**Task brief:** The records below are to be restated word for word, with every picture left out.

Transcribed page contents
★ ★ ★
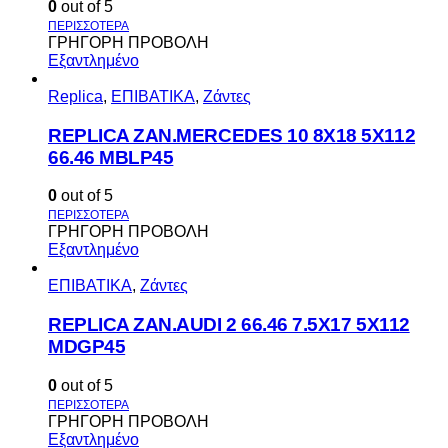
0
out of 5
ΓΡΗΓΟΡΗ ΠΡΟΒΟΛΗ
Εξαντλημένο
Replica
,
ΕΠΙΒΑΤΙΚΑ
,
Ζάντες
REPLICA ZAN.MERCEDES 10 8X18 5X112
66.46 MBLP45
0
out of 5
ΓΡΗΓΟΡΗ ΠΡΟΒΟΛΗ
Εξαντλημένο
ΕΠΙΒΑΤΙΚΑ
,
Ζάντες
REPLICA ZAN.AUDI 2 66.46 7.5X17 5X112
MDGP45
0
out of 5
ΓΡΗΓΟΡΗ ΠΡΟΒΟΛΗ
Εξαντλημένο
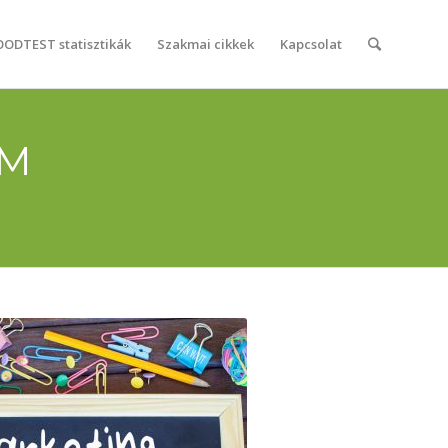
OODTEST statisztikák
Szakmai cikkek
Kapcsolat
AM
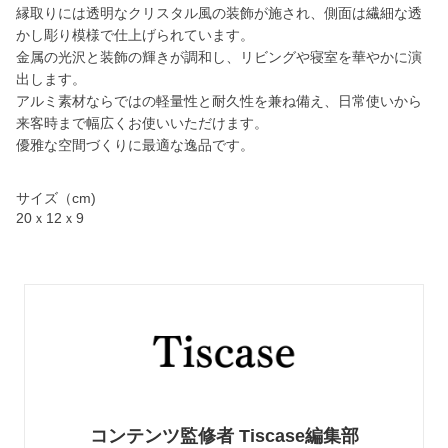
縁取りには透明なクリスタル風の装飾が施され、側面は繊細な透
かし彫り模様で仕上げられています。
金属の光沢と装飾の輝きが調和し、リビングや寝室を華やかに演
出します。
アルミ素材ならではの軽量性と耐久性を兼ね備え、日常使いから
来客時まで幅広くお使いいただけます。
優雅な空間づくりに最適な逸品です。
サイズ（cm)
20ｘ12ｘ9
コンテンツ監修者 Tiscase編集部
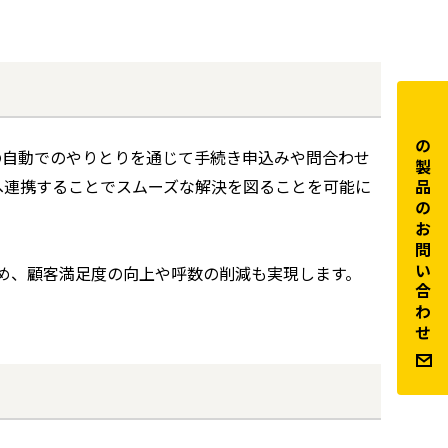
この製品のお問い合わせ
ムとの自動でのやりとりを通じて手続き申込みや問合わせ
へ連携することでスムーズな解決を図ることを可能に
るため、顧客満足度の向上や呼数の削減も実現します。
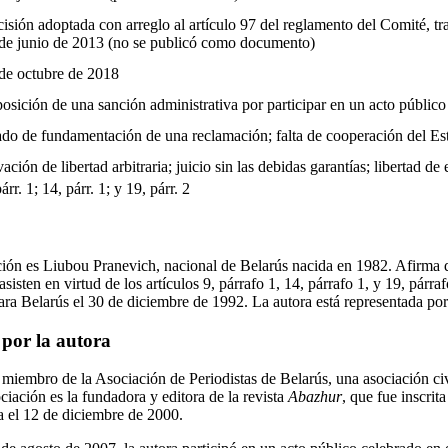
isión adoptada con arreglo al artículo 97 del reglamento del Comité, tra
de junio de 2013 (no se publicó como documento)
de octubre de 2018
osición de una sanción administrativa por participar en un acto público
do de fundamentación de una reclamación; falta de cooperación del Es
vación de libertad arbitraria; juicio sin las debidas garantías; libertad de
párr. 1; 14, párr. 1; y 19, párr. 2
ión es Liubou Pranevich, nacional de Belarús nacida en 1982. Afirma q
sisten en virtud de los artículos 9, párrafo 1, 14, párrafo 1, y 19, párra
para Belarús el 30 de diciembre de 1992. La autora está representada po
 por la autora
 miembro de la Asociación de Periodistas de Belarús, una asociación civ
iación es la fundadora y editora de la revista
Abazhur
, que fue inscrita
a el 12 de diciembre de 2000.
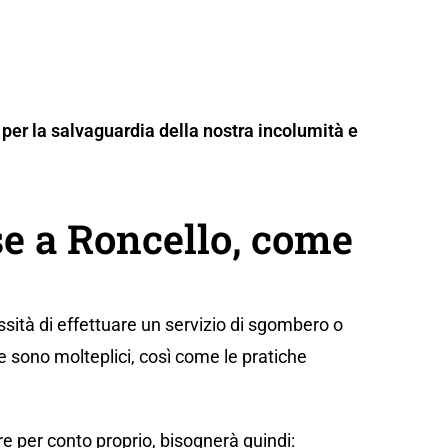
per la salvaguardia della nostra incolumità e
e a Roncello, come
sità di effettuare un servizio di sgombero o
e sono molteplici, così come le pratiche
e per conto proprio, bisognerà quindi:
★ ★ ★
**Answer space:**
0
out of 5
ΓΡΗΓΟΡΗ ΠΡΟΒΟΛΗ
Εξαντλημένο
Replica
,
ΕΠΙΒΑΤΙΚΑ
,
Ζάντες
REPLICA ZAN.MERCEDES 10 8X18 5X112
66.46 MBLP45
0
out of 5
ΓΡΗΓΟΡΗ ΠΡΟΒΟΛΗ
Εξαντλημένο
ΕΠΙΒΑΤΙΚΑ
,
Ζάντες
REPLICA ZAN.AUDI 2 66.46 7.5X17 5X112
MDGP45
0
out of 5
ΓΡΗΓΟΡΗ ΠΡΟΒΟΛΗ
Εξαντλημένο
OODTEST statisztikák
Szakmai cikkek
Kapcsolat
AM
縁取りには透明なクリスタル風の装飾が施され、側面は繊細な透
かし彫り模様で仕上げられています。
金属の光沢と装飾の輝きが調和し、リビングや寝室を華やかに演
出します。
アルミ素材ならではの軽量性と耐久性を兼ね備え、日常使いから
来客時まで幅広くお使いいただけます。
優雅な空間づくりに最適な逸品です。
サイズ（cm)
20ｘ12ｘ9
コンテンツ監修者 Tiscase編集部
この製品のお問い合わせ
ムとの自動でのやりとりを通じて手続き申込みや問合わせ
へ連携することでスムーズな解決を図ることを可能に
るため、顧客満足度の向上や呼数の削減も実現します。
isión adoptada con arreglo al artículo 97 del reglamento del Comité, tra
de junio de 2013 (no se publicó como documento)
de octubre de 2018
osición de una sanción administrativa por participar en un acto público
do de fundamentación de una reclamación; falta de cooperación del Es
vación de libertad arbitraria; juicio sin las debidas garantías; libertad de
párr. 1; 14, párr. 1; y 19, párr. 2
ión es Liubou Pranevich, nacional de Belarús nacida en 1982. Afirma q
sisten en virtud de los artículos 9, párrafo 1, 14, párrafo 1, y 19, párra
para Belarús el 30 de diciembre de 1992. La autora está representada po
 por la autora
 miembro de la Asociación de Periodistas de Belarús, una asociación civ
iación es la fundadora y editora de la revista
Abazhur
, que fue inscrita
a el 12 de diciembre de 2000.
per la salvaguardia della nostra incolumità e
e a Roncello, come
sità di effettuare un servizio di sgombero o
e sono molteplici, così come le pratiche
e per conto proprio, bisognerà quindi:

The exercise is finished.